Ce roman restitue avec précision et sobriété l’histoire de Chow Ching Lie, une petite fille éblouissante née à Shanghai dans les années cinquante. Protégée par l’amour de son père intellectuel courageux et sa mère paysanne dévouée qui se battra pour préserver sa famille, Lie (surnommée Julie) grandira dans le confort d’une maison paisible respectant les traditions chinoises les plus sacrées. Sa mère bouddhiste lui inculquera nombreuses sagesses et cette religion sera fréquemment au cœur du récit. Petite fille malicieuse et précoce, Julie trouvera sa vocation la plus profonde dans la musique. Une voyante lui avait prédit qu’elle devrait faire attention à un instrument musical métallique, cette prophétie se vérifiera des années plus tard.
Son teint eurasien, ses grands yeux et sa beauté exceptionnelle attireront des convoitises et à treize ans seulement, Julie sera mariée contre son gré à Liu, l’héritier d’une des plus grandes fortunes de Shangaï.
Passant des jours et des nuits à pleurer sur son destin tragique avec son frère et sa sœur en cherchant comment éviter ce mariage forcé – rien n’y fera. Julie sera mariée sans connaître les coutumes chinoises traditionnelles. Son mariage occupe une place considérable dans ce roman tant il est intense et choquant pour nous modernes européens. C’est un passage du livre très visuel et qui marque incontestablement le lecteur. Apprendre que la mariée devra par exemple se changer quatorze fois durant sa journée de noce, que les plus somptueux repas seront servis mais que son ventre restera vide jusqu’à rejoindre le lit conjugal des heures plus tard, faute à des cérémonies qui n’en finissent plus. C’est dans cet extrait que l’on comprend alors le sens du titre: Le palanquin des larmes. « Avant le mariage de sa fille, plus une mère verse de larmes, plus son enfant sera heureuse et fortunée. Ces pleurs ont un nom : on les appelle « les larmes du palanquin fleuri » parce qu’elles étaient versées autrefois au moment où la fille à marier montait dans la chaise à porteurs décorée de fleurs qui l’emportait vers la cérémonie des noces. »
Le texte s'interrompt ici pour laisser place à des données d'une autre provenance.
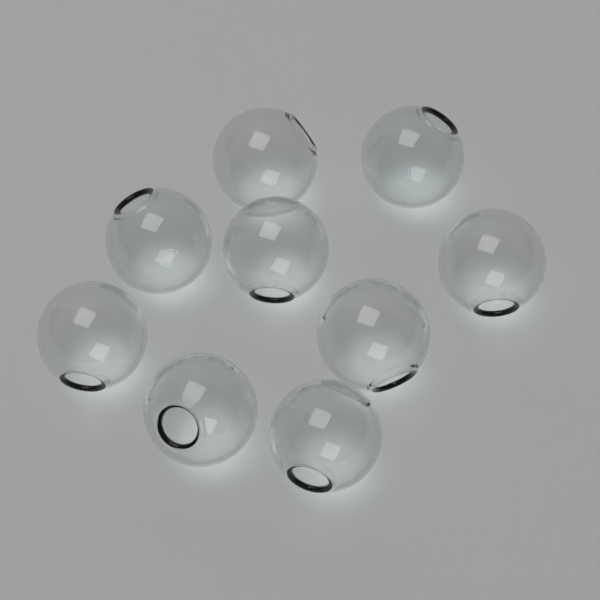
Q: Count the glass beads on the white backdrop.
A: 9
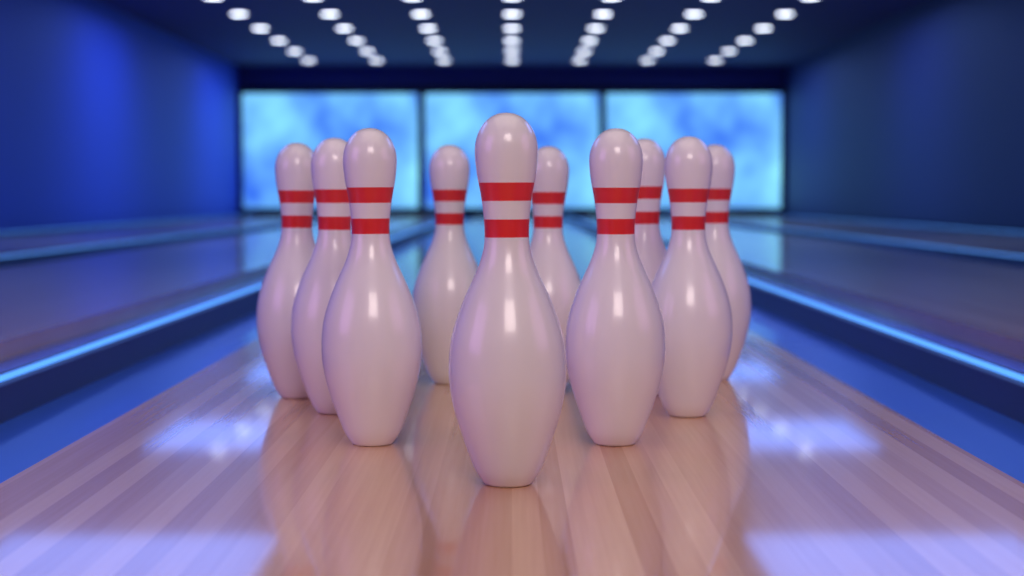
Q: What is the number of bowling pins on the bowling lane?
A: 10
La vie de cette jeune fille chinoise sera éprouvante : quitter sa famille aimée, apprendre à être une épouse alors qu’elle n’est encore qu’une enfant; subir les cruautés de sa belle-mère jalouse qui désire un petit-fils malgré la jeunesse de la nouvelle mariée.
Les traditions chinoises sont décrites minutieusement rendant le récit captivant; je me suis sentie plongée dans ce pays dont je ne connais rien. La soumission des femmes chinoises, les coups infligés, les tâches dégradantes – tout cela nous est présenté avec une grande précision.
Parallèlement, nous suivons l’émergence du communisme avec l’ascension de Mao Tsé Toung et la fin du régime féodal. L’auteure décrit sans prendre position les événements tumultueux des années soixante assez détaillés pour que le lecteur juge lui-même cette mutation politique. L’auteure se permet simplement de noter que la Chine avait cruellement besoin à cette période d’être réformée au vu de certaines coutumes barbares pour les femmes. Saviez-vous qu’une femme veuve avait l’interdiction de se remarier au risque d’être châtiée et reniée de la société ? Qu’une femme adultérine était brûlée vive? Que des milliers d’enfants ont été mariés contre leur gré?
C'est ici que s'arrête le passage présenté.